バックステップで蹴りをかわした瞬間に座標を設定!
「うッ! グハッ!!」
少女の体が宙に浮き、背中から地面に叩きつけられる!
ただの喧嘩ならば、バジリスクが必ず勝っていただろう。
その圧倒的な差を埋めたのが能力だ。
「お前らソイツを抑えろ!!」
野上の命令でデビルアクトのメンバーがバジリスクをうつ伏せに抑える!
さすがのバジリスクも、何人もの男に組み伏せられては抵抗出来ない。
「チィッ! 腕に痣が出来ちまった。ふざけやがれこのアマ!!」
激昂する野上が、バジリスクの頭を踏みつける。
「おい、“一本”持って来い」
手持ち無沙汰なメンバーに何かを持ってこさせる。
一本と数えられたソレは、形状などを誤魔化すためにそう呼ばれている。
そう、ドラッグパワーが入っているプラスチックケースだ。
「そこら辺の鉄釘でテメェの目をブッ刺してやろうかとも思ったが、こいつで終わらせてやる!!」
パワーの入ったケースを、持ってきたメンバーからぶんどるように掴むと、ケースの蓋を開け、中から大量に錠剤を取り出し、手に握った。

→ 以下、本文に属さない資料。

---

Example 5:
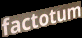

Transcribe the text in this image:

factotum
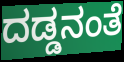
ದಡ್ಡನಂತೆ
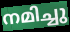
നമിച്ചു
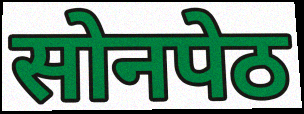
सोनपेठ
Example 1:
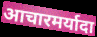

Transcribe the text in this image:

आचारमर्यादा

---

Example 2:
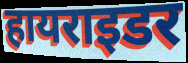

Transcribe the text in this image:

हायराइडर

「パワーは無能力者専用だ。能力を発現させる薬だからな。だが、能力者に使うと一体どうなるか、考えたことあるか?」
野上は踏みつけているバジリスクの頭を擦るように、グリグリと足を動かす。
「ぅ…ぐぅ…」
「能力ってのは自分に危害を加えない。
俺の能力の衝撃を俺自身に加えても骨は折れないし痛みはない。炎を操る能力者がいたとして、自分で操る炎が身を焼く事はない。

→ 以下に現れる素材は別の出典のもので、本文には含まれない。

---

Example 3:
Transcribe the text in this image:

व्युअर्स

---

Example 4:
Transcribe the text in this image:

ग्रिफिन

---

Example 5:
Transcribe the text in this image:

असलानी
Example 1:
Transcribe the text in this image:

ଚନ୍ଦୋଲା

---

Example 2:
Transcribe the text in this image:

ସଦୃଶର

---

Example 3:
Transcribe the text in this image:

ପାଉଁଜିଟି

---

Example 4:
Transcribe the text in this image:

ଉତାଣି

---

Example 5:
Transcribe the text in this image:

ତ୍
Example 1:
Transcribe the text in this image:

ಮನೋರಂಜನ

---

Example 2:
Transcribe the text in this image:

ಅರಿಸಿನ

お前もそうだろ? 鏡に向かって自分にライターの火チラつかせながら能力使っても、何にも起きねぇだろ?」
「フン、何が言いたい…」
「能力者にパワーを与えると、能力が暴走して死に至るのさ…。実験済みらしくてな、物質を破裂させる能力者に投与したところ、投与された能力者の体が花火みてぇに破裂したそうだ」
そう言って野上はニタリと、怪しく口角をあげて嗤う。
「…………」
「怖いか? 怖いよな? 俺は楽しみだ、お前の能力がどう暴走してお前を殺すのかがな」
「やってみろよ…ただし、指の二、三本は喰いちぎってやるッ!」
「ハッハッハッハッハ! やってみろ! オラァ! 口開けろ!」
野上 鉄次がバジリスクの髪を掴み上げる。